Author(s): Brian White, Karen A. Kurkjy, H. Allen Curran

Article Type: Meeting abstract


Near the Cockburn Town reef (dated 125,000 yr B.P.), precisely surveyed bench marks are related to accurately measured mean sea level, and they provide a convenient datum plane. This coral reef developed during a sea level highstand of no more than 10,000 yr, which was insufficient time for significant subsidence; however, subsidence of approximately 3 m may have occurred since the formation of the reef. Sea level changes were caused by fluctuations in glacial-ice volume. The upper beach to dune transition, which is in the calcarenites overlying the reef, is at +4 m. A minimum highstand of +7 m is indicated when corrected for subsidence.

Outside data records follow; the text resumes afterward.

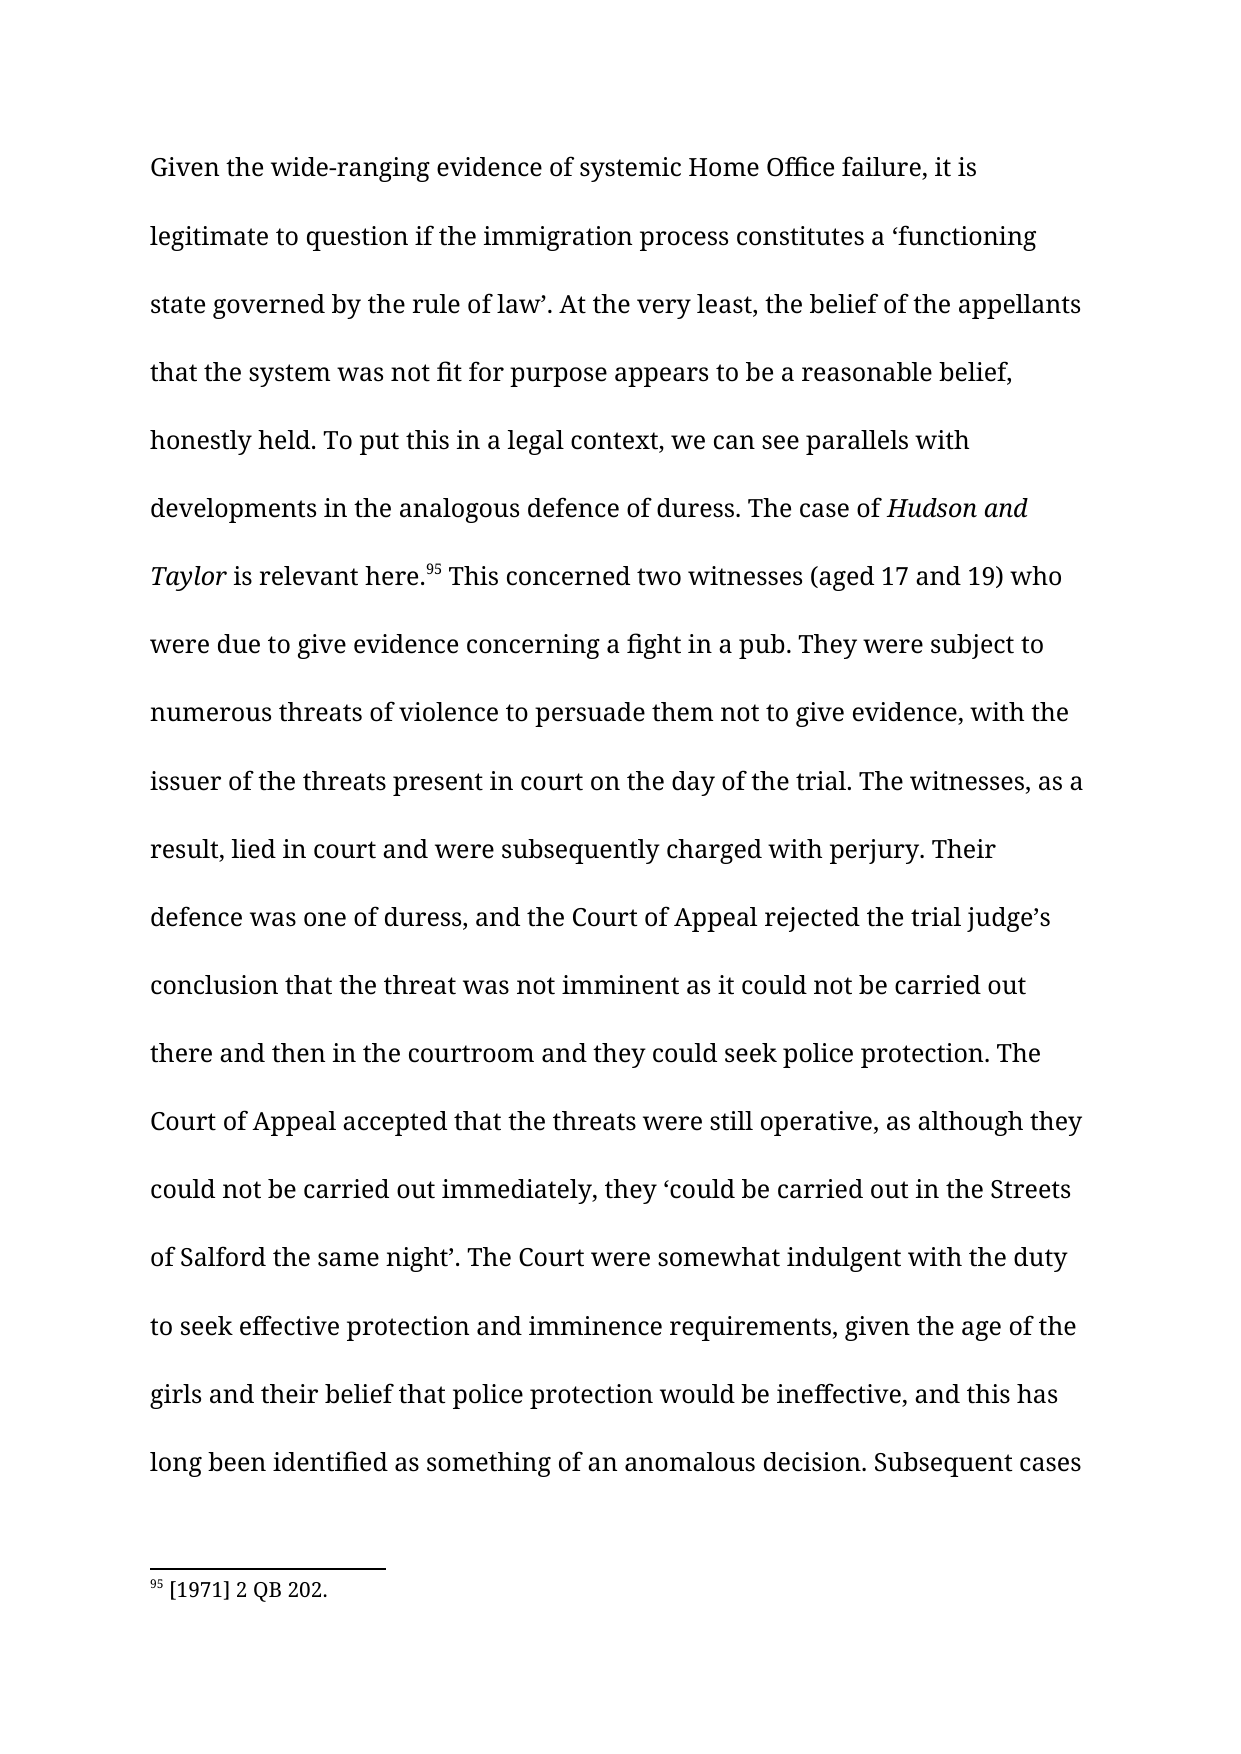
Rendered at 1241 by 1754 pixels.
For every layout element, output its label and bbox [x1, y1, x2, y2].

text [150, 150, 1090, 1478]
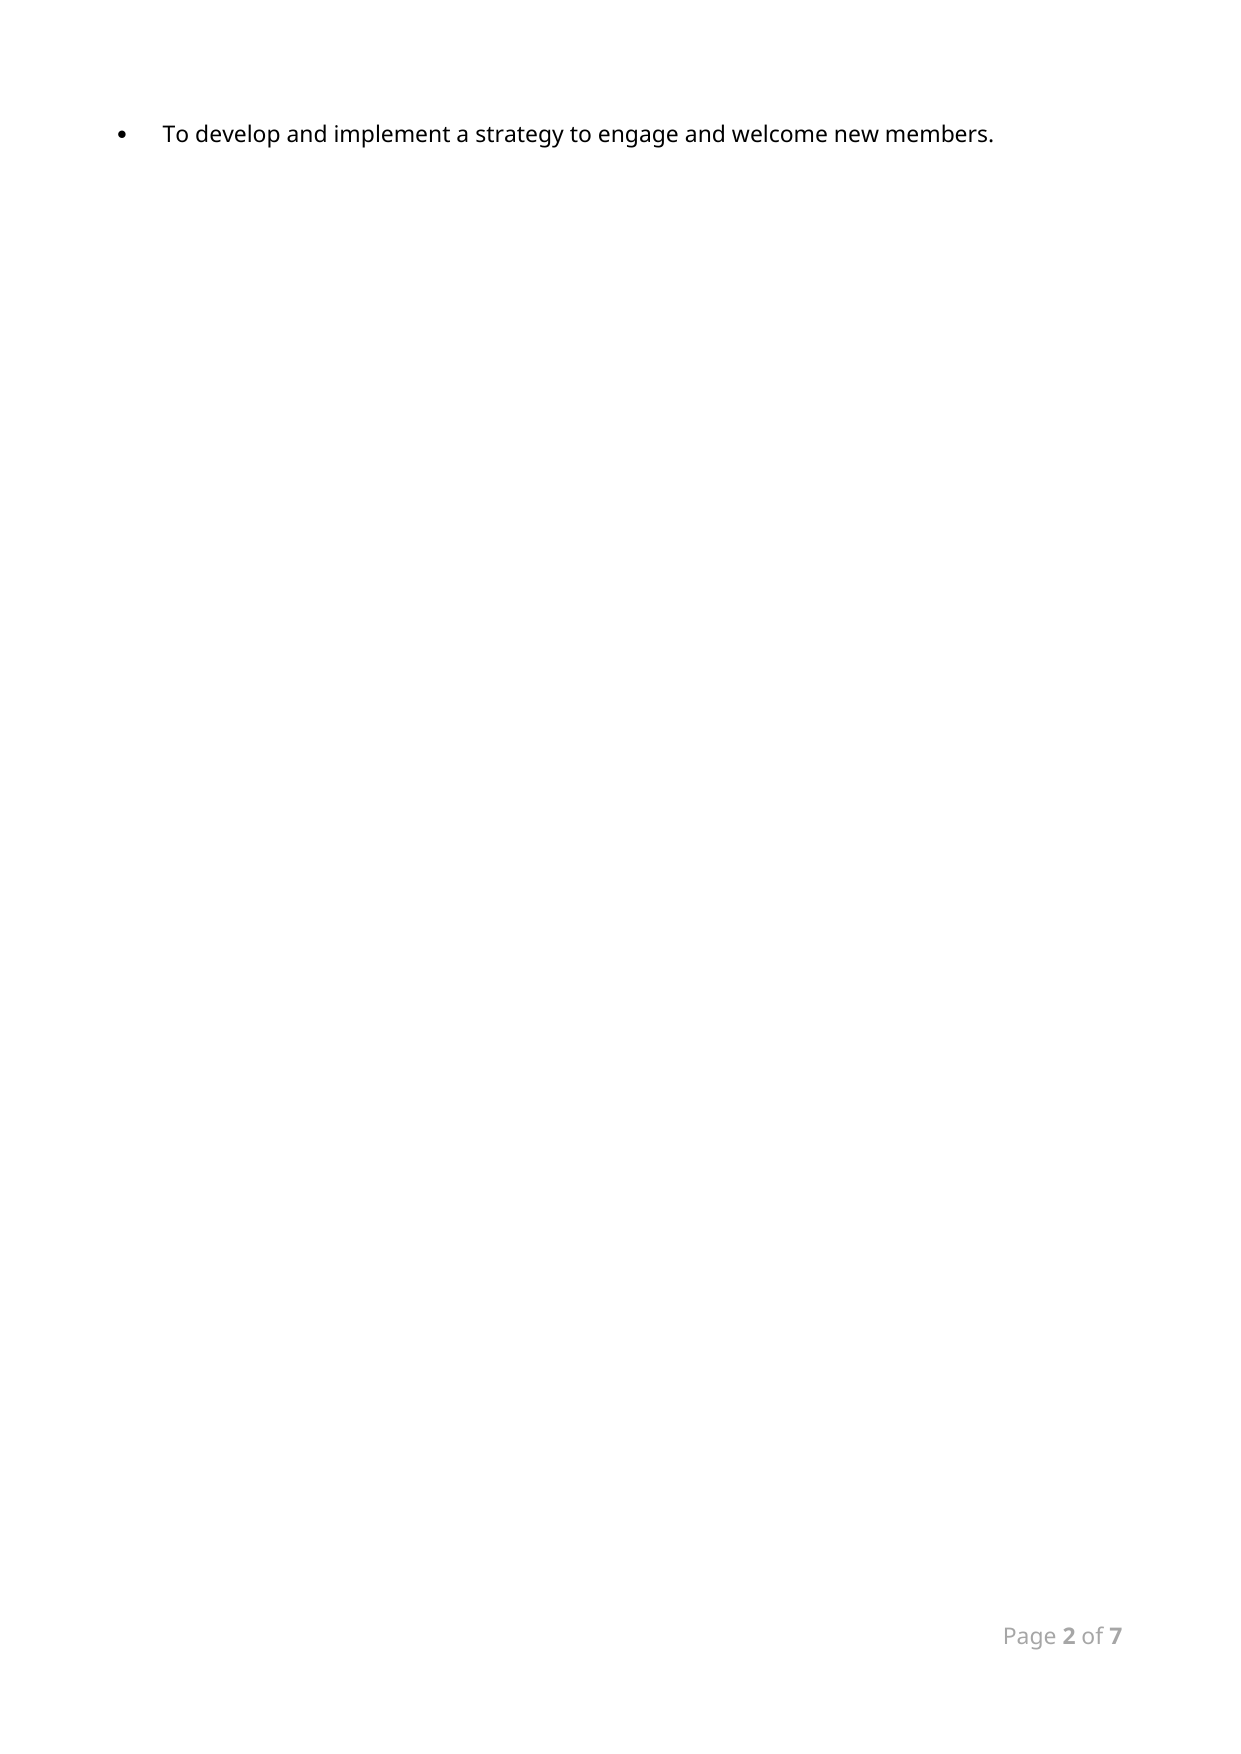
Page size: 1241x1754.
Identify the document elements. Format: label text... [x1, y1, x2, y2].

list To develop and implement a strategy to engage and welcome new members. [118, 118, 1122, 149]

Below +2.5 m, marine aragonite cement occurs within the intragranular pore space of the following: Halimeda plates, benthic foraminifera, Favreina (Callianassid fecal pellets), gastropods, and corals. Marine aragonite cement also occurs as intergranular isopachous rims on matrix grains of coral rubblestone. Remaining pore space was partly to completely occluded by freshwater vadose calcite cements, which occur without marine cements in the overlying shallow subtidal, beach, and dune calcarenites. No unequivocal freshwater phreatic cements have been found, although syntaxial overgrowths and irregular calcite rims about grains do occur in finer grained sediments where local patches of freshwater saturation occurred within the vadose zone. Later calichification, which affected all facies is characterized by alveolar texture, whisker calcite, microsparite, rare bladed calcite spar, Microcodium, and rhizocretions.